First Few Weeks with Microsoft Surface Pro 3

6 Jul

I have been using my same home computer more or less for over four years.  It is an HP system that I have upgraded the video card, case, and hard drive on over the years but it still dutifully plays every game that I throw at it.  I also got an iPad two years ago which helped offload some computer time however true to how the iPad has been derogatorily marketed it is just a consumption device.  I had been eyeing the Surface line of computers for some time and with the announcement of the Surface Pro 3 I was immediately online the night it was available to pre-order.


I got the i5 256 Gb model Surface Pro 3 as what I am looking to do with it is surf the web, do my social media updates, and perhaps most crucially play games like Diablo 3 while on the road for work.  I also got frustrated with all things Google, most recently the changes they made to Google Drive (now Google Sheets?).

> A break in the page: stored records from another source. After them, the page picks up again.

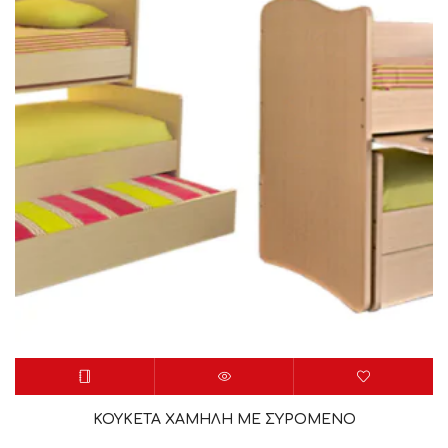
ΚΟΥΚΕΤΑ ΧΑΜΗΛΗ ΜΕ ΣΥΡΟΜΕΝΟ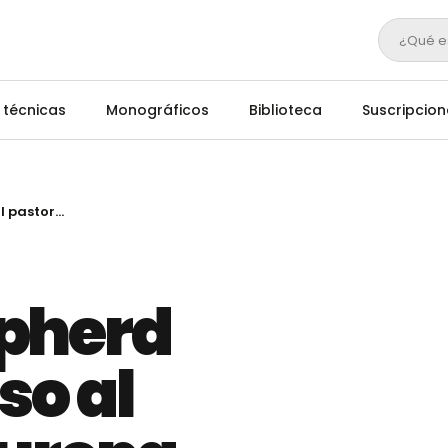
¿Qué e
 técnicas
Monográficos
Biblioteca
Suscripcion
Proyecto Shepherd Bridge: impulso al pastoreo en Europa
epherd
so al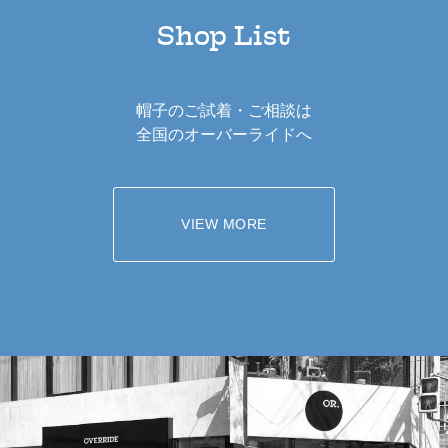
Shop List
帽子のご試着・ご相談は
全国のオーバーライドへ
VIEW MORE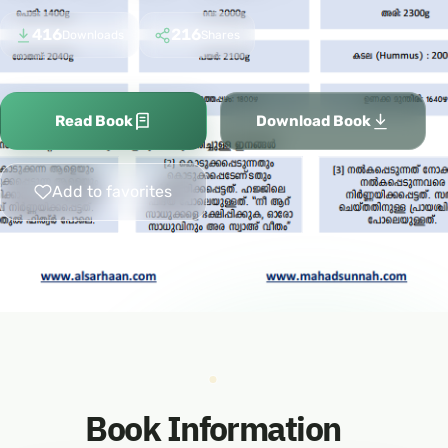
416
216
Downloads
Shares
Read Book
Download Book
Add to favorites
Book Information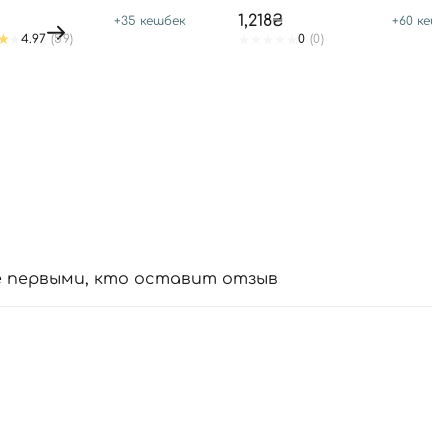
SPF 50+ PA++++
1,218₴
+
35
кешбек
+
60
кешб
4.97
(59)
0
(0)
е первыми, кто оставит отзыв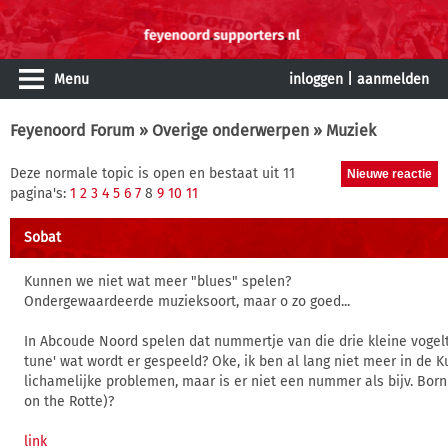
Menu
inloggen
|
aanmelden
Feyenoord Forum
»
Overige onderwerpen
» Muziek
Deze normale topic is open en bestaat uit 11
pagina's:
1
2
3
4
5
6
7
8
9
10
11
Sobat
Kunnen we niet wat meer "blues" spelen?
Ondergewaardeerde muzieksoort, maar o zo goed...
In Abcoude Noord spelen dat nummertje van die drie kleine vogeltj
tune' wat wordt er gespeeld? Oke, ik ben al lang niet meer in de K
lichamelijke problemen, maar is er niet een nummer als bijv. Bor
on the Rotte)?
link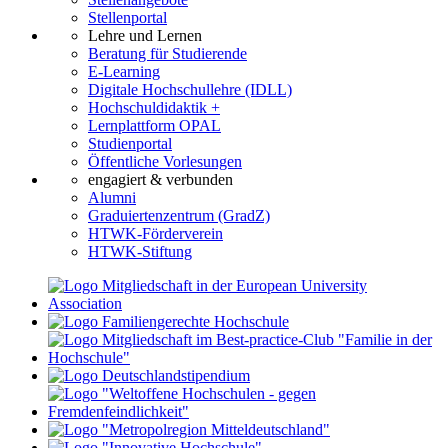
Stellenportal
Lehre und Lernen
Beratung für Studierende
E-Learning
Digitale Hochschullehre (IDLL)
Hochschuldidaktik +
Lernplattform OPAL
Studienportal
Öffentliche Vorlesungen
engagiert & verbunden
Alumni
Graduiertenzentrum (GradZ)
HTWK-Förderverein
HTWK-Stiftung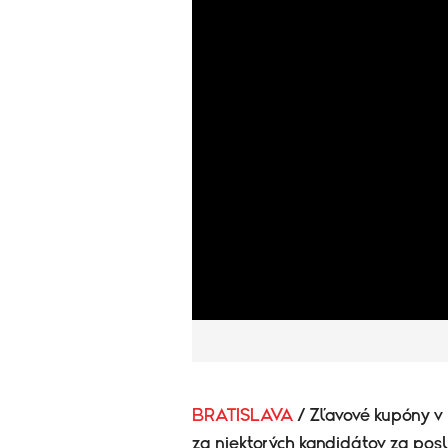
BRATISLAVA
/ Zľavové kupóny v
za niektorých kandidátov za posl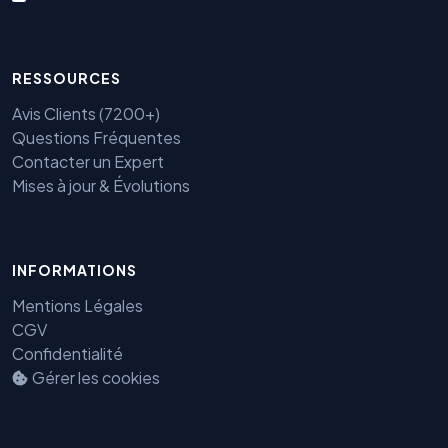
RESSOURCES
Avis Clients (7200+)
Questions Fréquentes
Contacter un Expert
Mises à jour & Évolutions
INFORMATIONS
Mentions Légales
Benjamin — Agent IA SEO &
GEO
CGV
Confidentialité
Gérer les cookies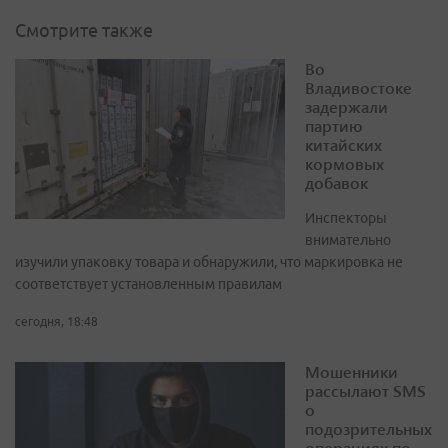
Смотрите также
Во
Владивостоке
задержали
партию
китайских
кормовых
добавок
Инспекторы
внимательно
изучили упаковку товара и обнаружили, что маркировка не
соответствует установленным правилам
сегодня, 18:48
Мошенники
рассылают SMS
о
подозрительных
операциях по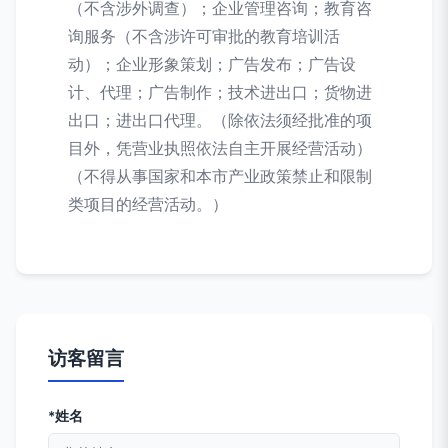
（不含涉外调查）；企业管理咨询；教育咨
询服务（不含涉许可审批的教育培训活
动）；企业形象策划；广告发布；广告设
计、代理；广告制作；技术进出口；货物进
出口；进出口代理。（除依法须经批准的项
目外，凭营业执照依法自主开展经营活动）
（不得从事国家和本市产业政策禁止和限制
类项目的经营活动。）
访客留言
*姓名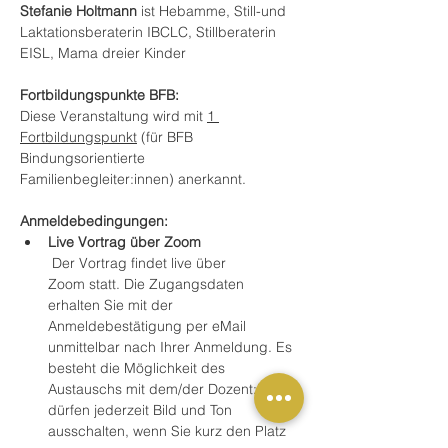
Stefanie Holtmann
 ist Hebamme, Still-und 
Laktationsberaterin IBCLC, Stillberaterin 
EISL, Mama dreier Kinder
Fortbildungspunkte BFB: 
Diese Veranstaltung wird mit 
1 
Fortbildungspunkt
 (für BFB 
Bindungsorientierte 
Familienbegleiter:innen) anerkannt. 
Anmeldebedingungen:
Live Vortrag über Zoom
 Der Vortrag findet live über 
Zoom statt. Die Zugangsdaten 
erhalten Sie mit der 
Anmeldebestätigung per eMail 
unmittelbar nach Ihrer Anmeldung. Es 
besteht die Möglichkeit des 
Austauschs mit dem/der Dozent:in. Sie 
dürfen jederzeit Bild und Ton 
ausschalten, wenn Sie kurz den Platz 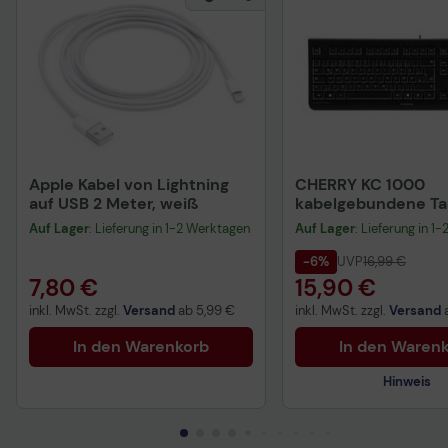
Apple Kabel von Lightning
CHERRY KC 1000
auf USB 2 Meter, weiß
kabelgebundene Tas
QWERTZ DE - schwa
Auf Lager
: Lieferung in 1-2 Werktagen
Auf Lager
: Lieferung in 1
-6%
UVP
16,99 €
7,80 €
15,90 €
inkl. MwSt. zzgl.
Versand
ab
5,99 €
inkl. MwSt. zzgl.
Versand
In den Warenkorb
In den Waren
Hinweis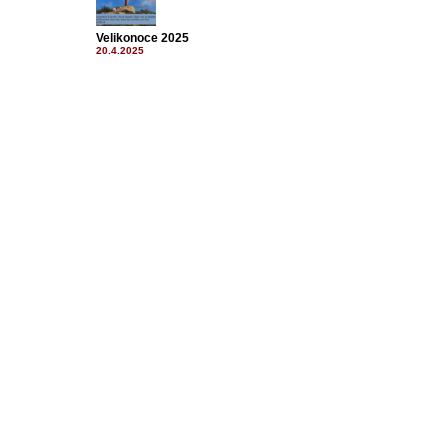
Velikonoce 2025
20.4.2025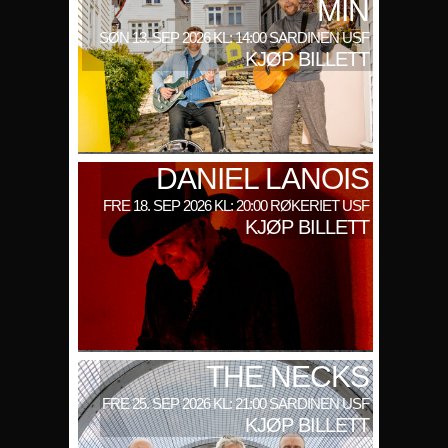
MIN
SØN 13. SEP 2026 KL: 14:00 SARDINEN USF
KJØP BILLETT
DANIEL LANOIS
FRE 18. SEP 2026 KL: 20:00 RØKERIET USF
KJØP BILLETT
THE NECKS
FRE 25. SEP 2026 KL: 21:00 SARDINEN USF
KJØP BILLETT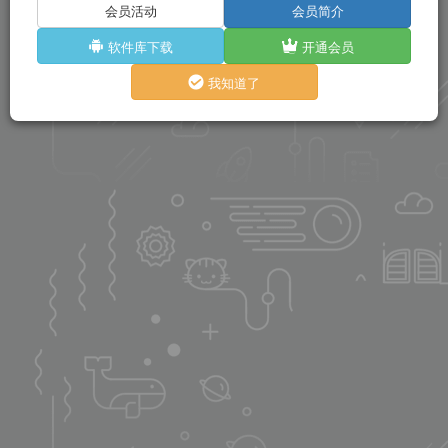
会员活动
会员简介
软件库下载
开通会员
我知道了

The unit arrived right on time on June 20th along with the newest Type Cover keyboard/cover.  I have never used a Surface unit before so all the changes brought about to this model are alien to me — I can only talk about using this device (which I’m doing this blog update from).


The positives:

  • The screen.  First and foremost this screen is absolutely beautiful.  It is significantly better than my iPad with Retina Display.  The color and density of pixels are a thing to behold.  The fact that screen is also a touch screen is quite impressive.  I have to say that I use this unit 50% of the time as a laptop and 50% of the time as a tablet.  The Windows 8.1 UI makes a lot of sense as a tablet.  The problem is I think I’m in the rare minority of people who use a Windows device like a tablet.
  • The horsepower.  The computer has enough RAM, hard drive space, and a sufficiently good video display that I can play games on here.  Granted they are not at a crazy resolution but for the battery life and the form factor the fact that it works at all would be unthinkable just a few years ago.
  • The build quality.  iPad raised expectations all around the PC industry and I think the Surface is a direct response.  Microsoft has achieved success here in a major way.  The unit is solid and feels very well built in your hands.  It is very balanced despite all the hardware inside.  Of course the compromise here is the amount of space allocated to the battery (see below).

The neutrals:

  • The keyboard / Type Cover.  It is not as good as a dedicated keyboard on a laptop.  It is really good for what it is — a screen cover.  I find that I use the keyboard in a mode where it is flat against the table and not the slightly angled mode that it is capable of.  That said when the unit is on my lap the slightly angled mode actually makes more sense as it seems a bit more firm than when it is only connected at the base.  The touch pad on the Type Cover is probably the most frustrating aspect of the unit — it sometimes gets bumped when typing and once I had to reboot the unit as it wasn’t responding to “clicks”.
  • The battery life.  When I first got the unit I had the brightness cranked while playing Diablo 3 while I downloaded Battlefield 4 in the background.  This is a pretty harsh use case and I got about 2.5 hours out of the unit before it started warning me about battery life.  On one hand that is pretty good for all that I was throwing at it but on the other it is a lot less than I would get under any circumstances with an iPad.  Fair comparison?  Not really … but my expectations were elevated by the iPad.

The disappointments:

  • The fact that the Type Cover is sold separately is kind of silly – I wonder what percentage of Surface users across all models do not have a cover?  Why make them separate?  I guess because they come in different colors and styles … it’s just so necessary.
  • The Microsoft Store really needs to up its game.  The unit went on sale but the external power supplies were not even on line (with a “coming soon” option) until two weeks after I had the unit.  The docking station won’t be available until August.  This is less a comment on the unit itself and more frustration at how a company as big as Microsoft can stumble a bit at the launch of such a good product.
  • Lack of integrated LTE.  A computer without network access is basically useless in this day and age.  That a unit as portable as this is not even offered with built in connectivity in 2014 seems like a lack of foresight.  I’m sure it erodes battery life and increases up front cost — but people buying a Surface are not “value shoppers” in the first place — this is a premium product with the price to match.

I’ve gotten a subscription to Office 365 and Adobe Creative Cloud with the unit as I expect to use them a lot more.  The fact that I now have a solid version of OneNote and 1 Tb of online storage means that I am likely saying goodbye to Evernote and Mozy — saving me a few hundred dollars a year that I had not really planned on.

For people like me who are PC users at heart (and not a Mac convert nor a Mac native), this is a great device.  I’ve retired my iPad completely since its arrival and I expect that my usage will continue to go up over time.  If you don’t mind paying more for a very well built piece of hardware and work on the PC platform — this is the device for you.